21
de novembro de 2012 | N° 17260
MARTHA
MEDEIROS
Casas
Era
cedo da manhã e eu estava na sacada do meu apartamento lendo o jornal e pegando
um pouco de sol. Foi quando a escavadeira começou o seu serviço. Com um barulho
irritante, foi demolindo uma casa onde vivia uma velhinha miúda e briguenta. Não
raro eu a via em plena calçada, de roupão, discutindo com algum vizinho. O que
será que aconteceu a ela? Espero que esteja bem, mas sua casa morreu de morte
matada.
No
fim daquele mesmo dia, havia tudo sido posto abaixo. Pilares, paredes, telhado.

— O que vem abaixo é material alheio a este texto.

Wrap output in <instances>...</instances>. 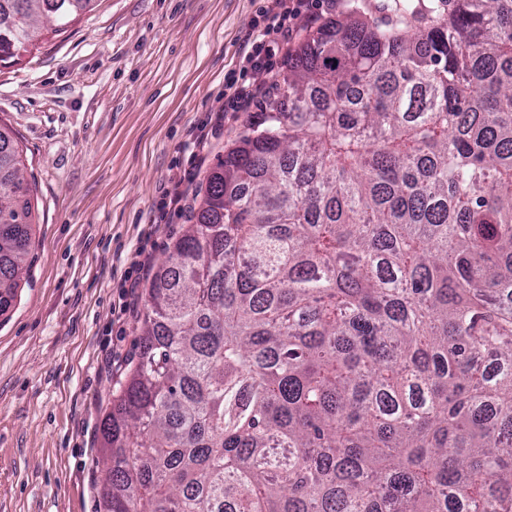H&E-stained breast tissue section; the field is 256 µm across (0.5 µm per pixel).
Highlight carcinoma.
<instances>
[{"mask_svg": "<svg viewBox=\"0 0 512 512\" xmlns=\"http://www.w3.org/2000/svg\"><path fill=\"white\" fill-rule=\"evenodd\" d=\"M94 0H0V64ZM319 26L207 175L100 512H512V0ZM0 125V315L33 189Z\"/></svg>", "mask_w": 512, "mask_h": 512, "instance_id": "carcinoma-1", "label": "carcinoma"}]
</instances>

Do ponto de vista de onde eu estava, a casa me pareceu pequena, uma miniatura
insignificante. Mas nunca será insignificante um lugar onde foram criados
filhos, onde refeições em família aconteceram, onde Natais foram celebrados,
onde amigos foram recebidos e onde houve um jardim. Casas possuem algo de
sagrado.
Nunca
morei em casa, sempre em apartamentos que serviram de cenário para a história
de vida que construí. O da Rua Fabrício Pillar, onde passei a infância, o da
Dom Pedro II, onde vivi a adolescência, o da Lavras, onde morei sozinha, o da
Mariz e Barros, onde escrevi meus poemas e tive minhas filhas, o da João Obino,
onde as criei e comecei a escrever crônicas, e este onde vivo agora, num andar
alto em que posso observar boa parte da cidade e o estrago que algumas
escavadeiras fazem em volta.
Tenho
ótimas lembranças dos meus ex-apartamentos, mas, se os edifícios em que se
localizam fossem demolidos, a nostalgia seria repartida entre muitos, não me
sentiria atingida de forma especial. Casa tem um status diferente. Cada casa é
única. Traz o DNA da família. Não é produto de classificados.
Não
moro em casa porque sou prática, gosto de bater a porta e não me preocupar com
questões de segurança, além de fazer questão de vista panorâmica. Mas não deixo
de admirar as casas de rua, casas passadas de pais para filhos, casas teimosas
que se mantêm de pé a despeito das escavadeiras. Toda casa é uma sobrevivente,
deveria exibir na porta uma medalha pela resistência.
Esse
preâmbulo todo é pra falar do novo livro da Cintia Moscovich, Essa Coisa
Brilhante que é a Chuva, onde ela reúne contos primorosos, com um humor muito
peculiar e uma humanidade que nos nocauteia. O mais longo, que encerra o livro,
narra a história de uma casa e de uma família.
“Uma
forma de herança”, chama-se, e comove profundamente, pois traz à tona o que está
mais que evidenciado: as escavadeiras andam passando por cima das nossas
eternidades. Hoje não preservamos as matrizes da nossa história, viramos cidadãos
dispersados, cada um sob seu teto. A solidão, quem diria, também pode ser um
subproduto da especulação imobiliária.
A
Feira acabou, mas os livros seguem no mercado. Anote: Essa Coisa Brilhante que é
a Chuva, de Cintia Moscovich. Se você acha o título longo e difícil de guardar,
decore ao menos uma palavra: brilhante.